8 Responses to "WWW Required"

  1. Agreed. I don't understand the hosts that don't get this right. I experience it quite often with .no TLDs. My dad, providing hosting services, have been making the case of the unnecessary "www" for a long time 🙂

  2. Heh, noticed just now that I commented on this the last time as well. Yeah, it must be quite a pet-peeve of mine too! The second comment on your last post on the topic was also a good read again.

  3. Some hosting providers have their home page appear for any domain accessed without the www. That's close to domain hijacking, I don't understand how they customenrs let them get away with it.

  4. I don't really care about that so much, but two related things that annoy me are:
    - spoken URLs (like on TV) don't work. Example: while the TV shows "www.today.msnbc.com," Katie & Matt only actually say "today.msnbc.com." Many times, the actual spoken URL does not work - the implied www is required. How stupid.
    - static URLs that don't end in a slash. I've relaxed on this one a lot, but I still prefer nice clean URLs that go to directories with an index file, instead of directly to a file.
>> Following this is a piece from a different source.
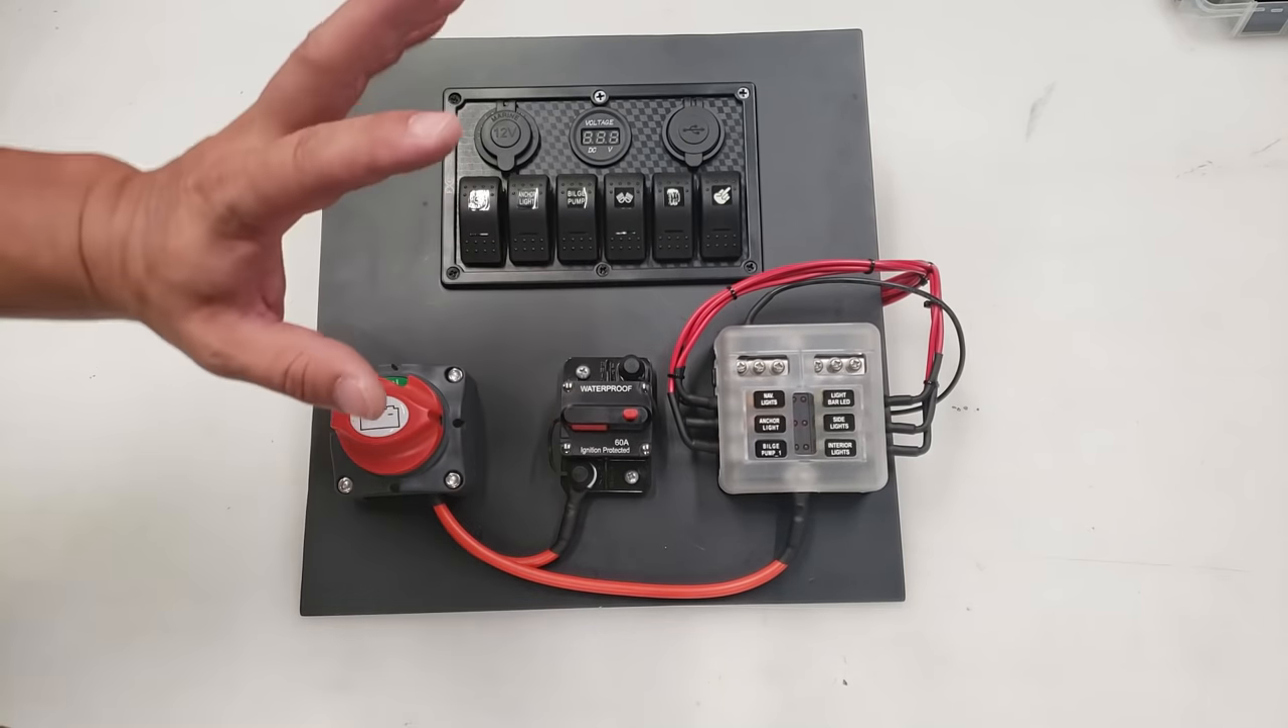I just used an angle grinder so that I could put my switch panel in, and now everything is screwed down to this aluminum panel.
  5. On my domain names, I used to have http://www.blah.tld work identically to blah.tld; but I decided that I shouldn't be defining two separate locatable URIs for every resource (and they are technically two separate URIs, even if they look almost the same), so instead, I now set http://www.blah.tld to redirect to blah.tld. That's working well.

    Here's a good site dealing with this sensitive issue: http://no-www.org/ . They do it the same way as I do, redirecting http://www.no-www.org to no-www.org.
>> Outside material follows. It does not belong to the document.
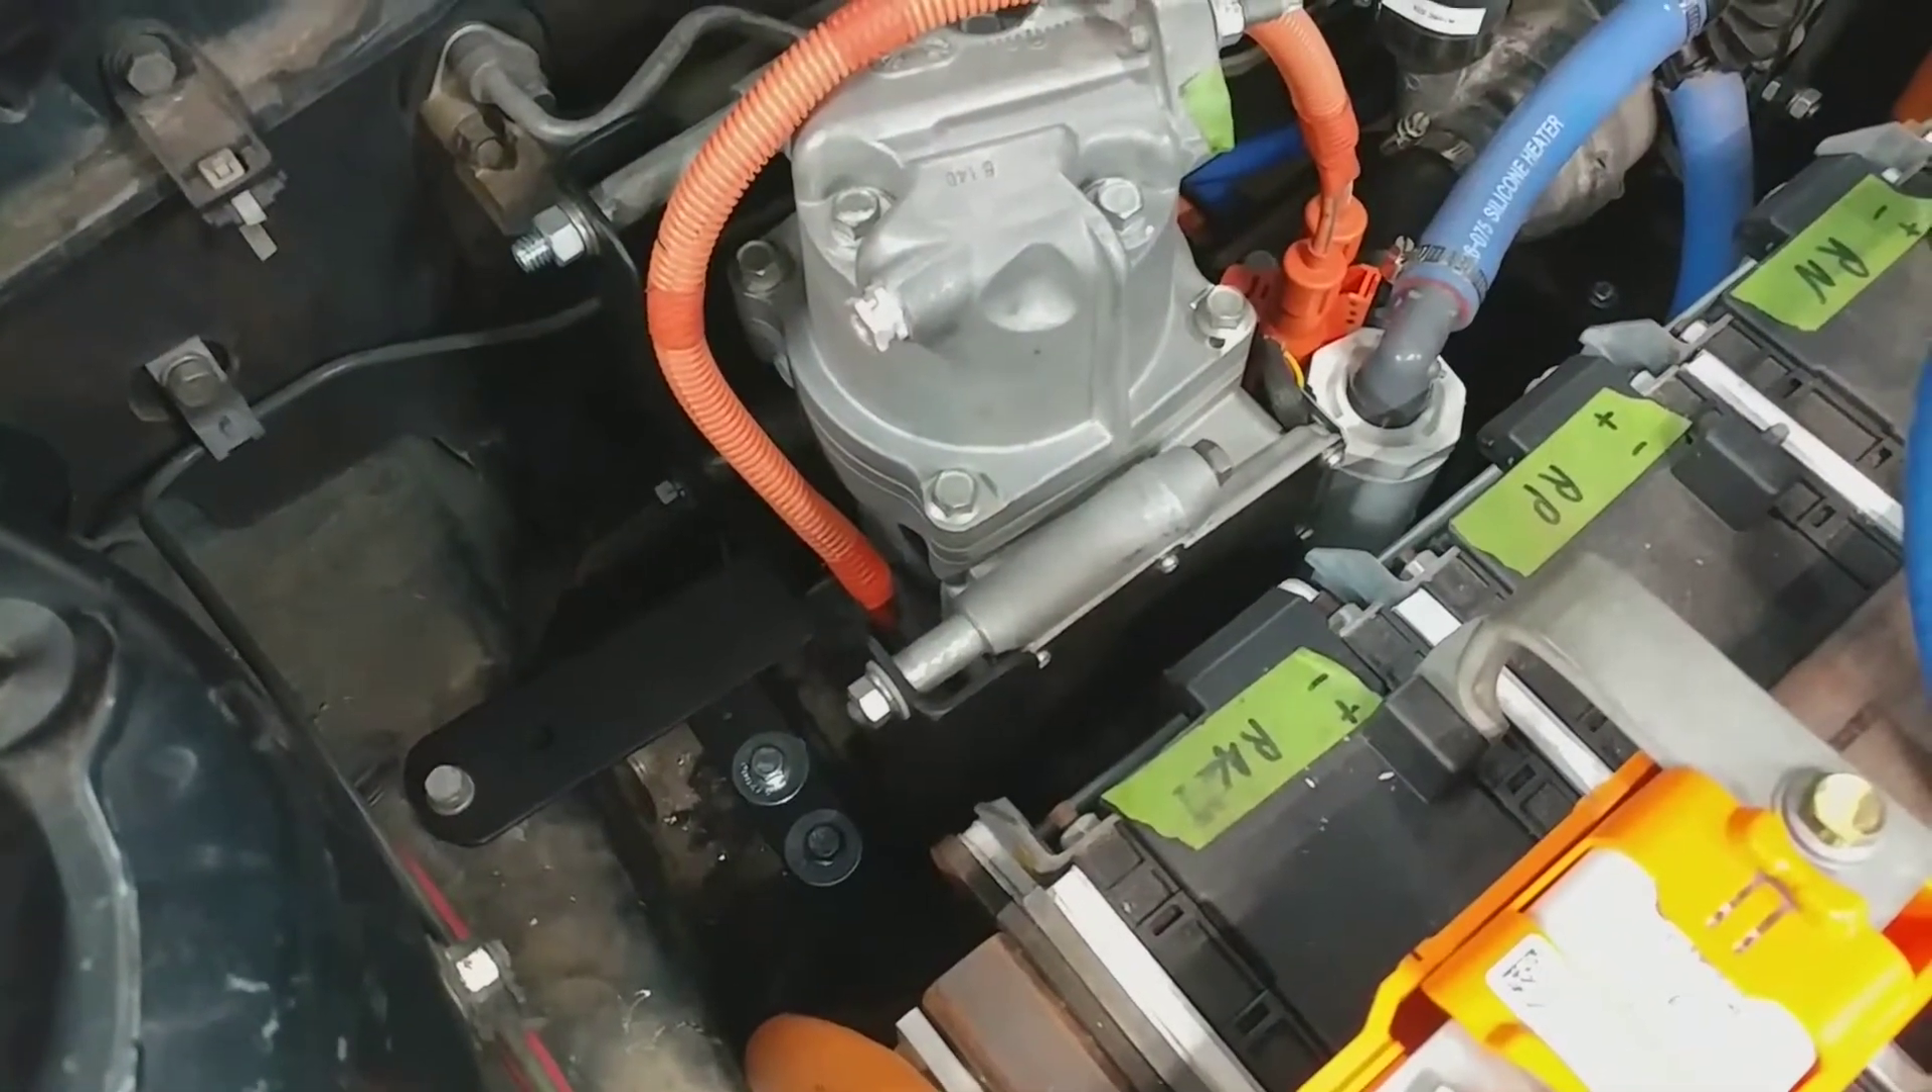Here's the AC compressor bolted in with the finished bracket.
  6. Ugh, yes, I hate this so very much too. And worst of all, my university ( http://stanford.edu/ oh whoops sorry http://www.stanford.edu/ ) has this problem. I have to remember to e-mail someone about that to get it changed...

    -- Simone

  7. I can understand the viewpoints of the "no-www" crowd, but I personally prefer the explicitness of the www.

    Another reason why it may be preferred by some sites is that if you make use of a Content Delivery Network (such as Akamai), the standard practice is to make your site (www. or whatever) a CNAME of an Akamai hostname. If you wanted to put the domain on Akamai (instead of a subdomain) you would need to use Akamai as your nameserver (since you can't CNAME the domain). This is obviously less flexible than running your own nameservers.

  8. You can even set this up at your registrar... register.com allows this.